In my 20 years of experience as a sales manager in the world of cards, I would never have imagined that gift cards would become a tool to support families in need. Also in foreign markets, gift cards have always been a means of early invoicing for large retailers.

Gabrio Mechetti, Card Sales Manager of Partitalia

The 100K card order!

During the lockdown, I was contacted by two supermarket chains asking if I could fill an order for 100,000 cards with three different subjects in a very short time: I had just three days.

I never expected such a request, since one of the customers had fully withdrawn the same amount of cards and had also already placed an order back in January. At Partitalia, we have no problems with such cards' quick deliveries. We recently made a major investment in R&D for alternative materials and production optimisation, and even during the lockdown, production remained active. So after a quick check, I confirmed delivery within the reduced timeframe.

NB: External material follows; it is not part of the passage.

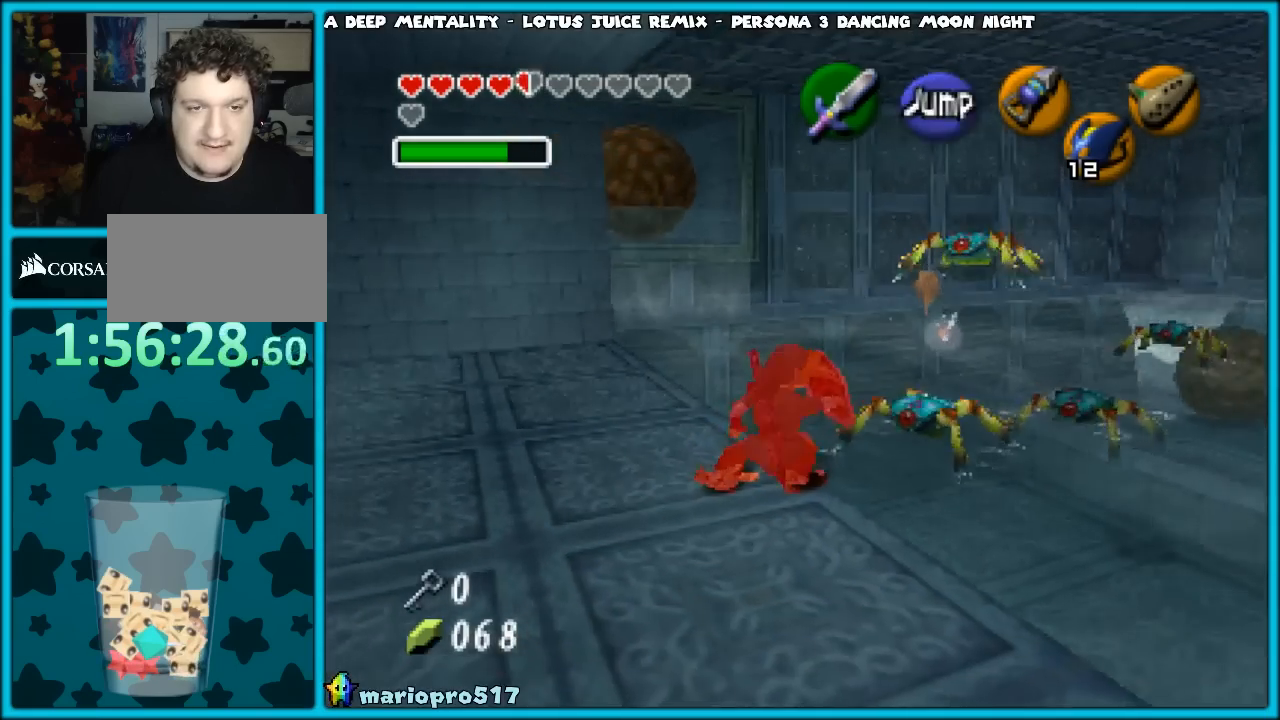
{"buttons": ["R1"], "left_stick": "center", "events": [[200, "R1", "up"], [300, "left_stick", "center"], [450, "R1", "down"]]}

Gift cards for social support

This allowed me to discover a new relevant area of gift cards. In small and medium-sized municipalities where the social fabric is very strong, they were used to support people in difficult economic situations so they could purchase basic foodstuffs. 

The idea is simple. The supermarket issues gift cards in various formats. The cards are purchased by municipalities, charities and associations and then distributed to families, who visit that supermarket chain to do their shopping directly.

The interesting aspect is that gift cards, which have always been considered a commercial means to give someone the opportunity to buy from mass-market retail with the advantage of loyalty and pre-billing for the company, has become a tool for social aid — simplified benefits for less well-off families who, during the hardest months of the COVID-19 pandemic, were able to take advantage of this opportunity.